А затем началась уже совсем военная часть — перестроения, команды, оркестры, церемониальный марш, Грузинов со свитой занял ещё новое конное положение, возвышаясь над пешими отцами города, — и войска потянулись, зашагали, с красными лентами и пятнами на грудях, и это должно было быть очень долго, потому что они стояли от Воскресенской площади — и чуть не до Москворецкого моста.

Посмотрели юнкеров впереди, а потом надоело, Ксенья потянула подругу в Александровский сад. Пробежали наудачу между строями, и протискались дальше вниз. Там вдоль садовой решётки стояли, ожидая своей очереди, ополченские дружины с зелёными знамёнами и «за веру, царя и отечество», только «царя» везде было зашито куском красной ленты.

А здесь, в этом долгом узком живописном садике под возвышенной древней зубчатой стеной — не взирая и не зная никакой революции, всё так же гуляло и на салазках каталось множество детей — с няньками, с мамками, с бабушками.

Боже, что на свете интересней и неисчерпаемей зрелища этих неопытных беззащитных малышей под разноцветными шапочками и чепчиками, каждые полгода жизни — своё поколение. С их неумелой или уже бодрой перебежкой. С их пробуждением в мире слов и понятий. С их играми, дружбой, первыми раздорами и легкоминучими слезами.

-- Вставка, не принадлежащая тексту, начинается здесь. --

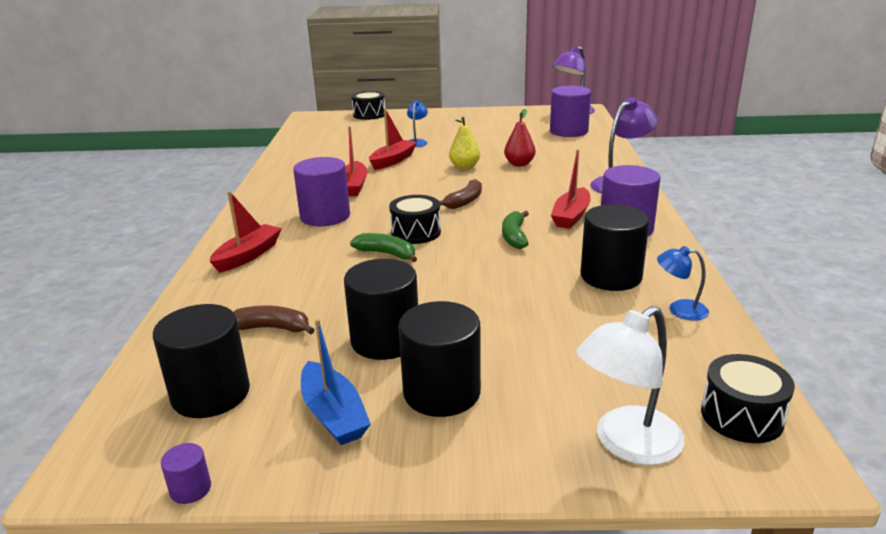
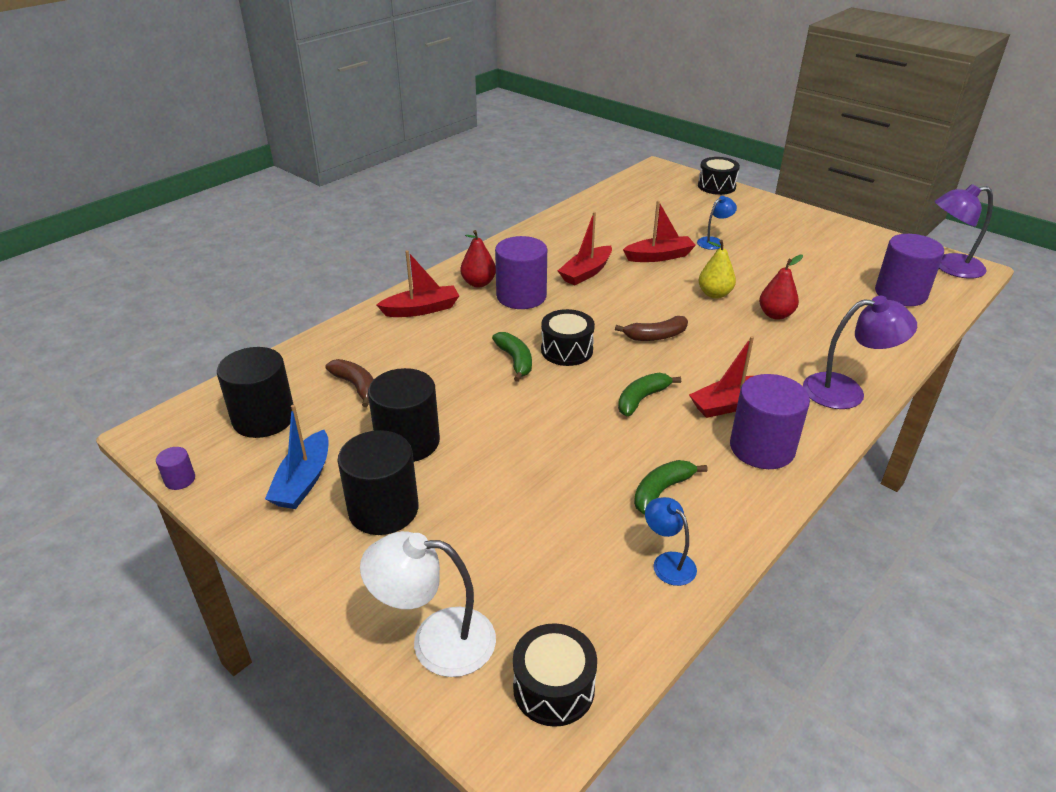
camera: 40 degrees right, 10 degrees up
(273, 221) = (478, 283): none -> red pear
(611, 276) = (661, 490): black cylinder -> green banana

И с каждой жалобой, и с каждой радостью — беготнёй к своей охранительнице.

И какая же радость — это всё выслушивать, успокаивать, помогать и направлять.

Как раз с Бертой ещё в гимназические годы в Ростове хаживали по городскому саду, присматривались к гуляющим детям и выбирали: «Какого б ты хотела иметь?» — такая у них была игра.

И сейчас с умилением и с завистью Ксенья заглядывалась на одного, другого, пятого.

Вся жизнь её до сих пор, и всё ученье, и все развлеченья могли иметь только один смысл и одну цель. Что несомненно и уверенно, единственное на земле, она хотела — сына!

Не может быть большего счастья!

И уже — очень была пора! Двадцать два года!

И уже непонятно: зачем ещё не теперь? А через год из Москвы уедет и канет в печенежскую зыбь.